Observa-se nos artigos elegidos, que a iniciativa dos povos indígenas nas tomadas de decisões contra a Covid-19, foi um fator importante para o controle e prevenção desta infecção em algumas comunidades indígenas. Entretanto, é evidente a falta de recursos didáticos apropriados para suprir as necessidades desses indivíduos, o que interfere negativamente na saúde dessas pessoas23.
Na perspectiva do cuidado intercultural, para que as informações preventivas contra a Covid-19 sejam eficazes, é imprescindível que os serviços de saúde atuem de forma diferenciada. Desta maneira, a comunicação, a transmissão das mensagens sobre os sinais e sintomas, a promoção e prevenção só será eficaz se o profissional conseguir atender o dialeto da especifica etnia indígena em suas atividades assistenciais24.
Na literatura é evidente a escassez de estudos que evidenciem os impactos da pandemia da Covid-19 no processo de cuidar e viver desses povos, a partir de uma perspectiva cultural. Neste contexto, esta revisão salienta a valorização da participação ativa das lideranças indígenas na construção de estratégias de saúde, para que os planos de cuidado estejam conforme a realidade cultural desses povos e que sejam interligadas ao modelo de atenção diferenciada à saúde dos povos indígenas25.
Por fim, ao evidenciamos nos artigos que a falta de verbas e a interrupção dos investimentos dificultaram a implementação das estratégias pre ventivas, reforçamos a necessidade dos repasses dos recursos financeiros destinados a manutenção da saúde e bem-estar desses indígenas, na qual, contribuir para que os profissionais de saúde enfrentem barreiras já existentes, o que minimizariam os impactos negativos nessas populações vulneráveis, assim como, a importância de se criar estratégias baseadas na equidade, empatia e humanização desde o início do cuidado26.
Em relação a limitação do estudo, devem ser levadas em consideração a falta de pesquisas mais robustas, os estudos selecionados tinham como desenho metodológico estudo de opinião, relato pessoal, editorial e reflexão, o que limitou as comparações e a afirmação dos resultados em relação a temática investigada.
CONCLUSÕES
A presente revisão trouxe, assim, uma maior visibilidade sobre as estratégias preventivas, conseguindo realizar o seu papel de iluminar os caminhos da pesquisa e elucidar brechas sobre a temática proposta, na qual, traz uma reflexão sobre a escassez de estudos sobre as ações de prevenção realizadas pelos serviços de saúde em áreas indígenas, a falta de uma percepção mais detalhada dos profissionais quando ao processo de cuidado aos indígenas que residem em áreas urbanas, rurais ou de recém contato.

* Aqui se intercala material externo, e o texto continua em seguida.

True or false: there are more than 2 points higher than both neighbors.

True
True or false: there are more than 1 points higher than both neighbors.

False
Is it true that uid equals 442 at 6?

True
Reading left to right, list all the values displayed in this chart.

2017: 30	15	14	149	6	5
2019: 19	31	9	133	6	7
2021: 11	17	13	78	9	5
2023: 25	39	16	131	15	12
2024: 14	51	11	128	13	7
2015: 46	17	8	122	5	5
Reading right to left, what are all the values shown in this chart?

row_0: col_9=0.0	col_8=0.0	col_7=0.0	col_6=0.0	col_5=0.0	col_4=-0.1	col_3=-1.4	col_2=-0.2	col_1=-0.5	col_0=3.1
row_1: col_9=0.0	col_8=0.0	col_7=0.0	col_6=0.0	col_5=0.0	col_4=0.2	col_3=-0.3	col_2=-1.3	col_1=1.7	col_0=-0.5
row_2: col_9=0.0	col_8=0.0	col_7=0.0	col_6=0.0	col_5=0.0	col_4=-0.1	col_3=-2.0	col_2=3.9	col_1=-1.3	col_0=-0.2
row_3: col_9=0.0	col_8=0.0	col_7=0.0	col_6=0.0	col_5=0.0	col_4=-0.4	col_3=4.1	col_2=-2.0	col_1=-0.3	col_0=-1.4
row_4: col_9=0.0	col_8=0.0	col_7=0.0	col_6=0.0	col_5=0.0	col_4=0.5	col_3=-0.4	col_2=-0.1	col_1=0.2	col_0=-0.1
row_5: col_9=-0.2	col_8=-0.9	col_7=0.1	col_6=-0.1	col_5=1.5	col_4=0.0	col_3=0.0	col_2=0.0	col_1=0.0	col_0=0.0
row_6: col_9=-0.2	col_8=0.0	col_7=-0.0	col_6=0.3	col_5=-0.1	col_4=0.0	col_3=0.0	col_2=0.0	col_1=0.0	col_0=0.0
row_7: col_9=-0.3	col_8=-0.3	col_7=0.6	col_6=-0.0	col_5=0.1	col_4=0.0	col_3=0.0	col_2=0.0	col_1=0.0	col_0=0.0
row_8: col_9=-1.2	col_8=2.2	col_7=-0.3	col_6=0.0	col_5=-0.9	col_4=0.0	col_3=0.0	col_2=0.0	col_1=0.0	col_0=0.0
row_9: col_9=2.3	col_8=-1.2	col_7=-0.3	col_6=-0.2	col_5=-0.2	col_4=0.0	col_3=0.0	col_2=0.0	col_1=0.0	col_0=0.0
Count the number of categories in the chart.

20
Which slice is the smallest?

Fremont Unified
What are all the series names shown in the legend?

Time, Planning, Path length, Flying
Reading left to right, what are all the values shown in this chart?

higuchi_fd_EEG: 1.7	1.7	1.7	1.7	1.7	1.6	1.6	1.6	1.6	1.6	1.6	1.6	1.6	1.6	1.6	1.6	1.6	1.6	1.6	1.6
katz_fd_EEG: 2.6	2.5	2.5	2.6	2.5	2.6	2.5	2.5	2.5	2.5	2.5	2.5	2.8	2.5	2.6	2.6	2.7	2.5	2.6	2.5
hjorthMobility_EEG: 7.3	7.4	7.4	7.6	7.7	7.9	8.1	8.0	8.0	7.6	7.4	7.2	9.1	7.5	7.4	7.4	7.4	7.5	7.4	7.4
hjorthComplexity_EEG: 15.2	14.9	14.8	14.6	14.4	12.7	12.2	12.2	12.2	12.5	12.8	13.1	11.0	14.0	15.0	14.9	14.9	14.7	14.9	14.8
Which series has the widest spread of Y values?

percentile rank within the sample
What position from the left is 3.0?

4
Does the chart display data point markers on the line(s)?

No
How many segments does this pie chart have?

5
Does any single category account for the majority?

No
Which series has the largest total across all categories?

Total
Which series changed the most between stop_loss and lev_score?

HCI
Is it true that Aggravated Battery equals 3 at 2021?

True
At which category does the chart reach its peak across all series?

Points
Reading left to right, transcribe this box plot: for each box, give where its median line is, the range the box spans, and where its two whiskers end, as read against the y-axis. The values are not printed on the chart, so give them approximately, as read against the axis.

Além disso, observou-se a necessidade de um plano assistencial, do preparo das equipes de saúde e dos indígenas, para que as estratégias de contenção das distintas doenças infectoconta-giosas sejam eficazes nessas comunidades. Desta maneira, é de suma importância o investimento e continuidade dessas ações preventivas, da adoção das recomendações das práticas de biossegurança e o uso corretos dos equipamentos de proteção individual.
Assim, ressalta-se a importância de se criar novas estratégias que sejam duradoras, que possam ser atualizadas conforme as necessidades evidenciadas pelos profissionais de saúde, assim como, é dever do Governo investir em novas tecnologias em saúde que consigam suprir as necessidades do ser cuidado e do cuidador, emponderando-as para gerir sua saúde e auxiliar os serviços assistenciais no manejo clínico, em virtude, da limitação linguística das distintas etnias indígenas.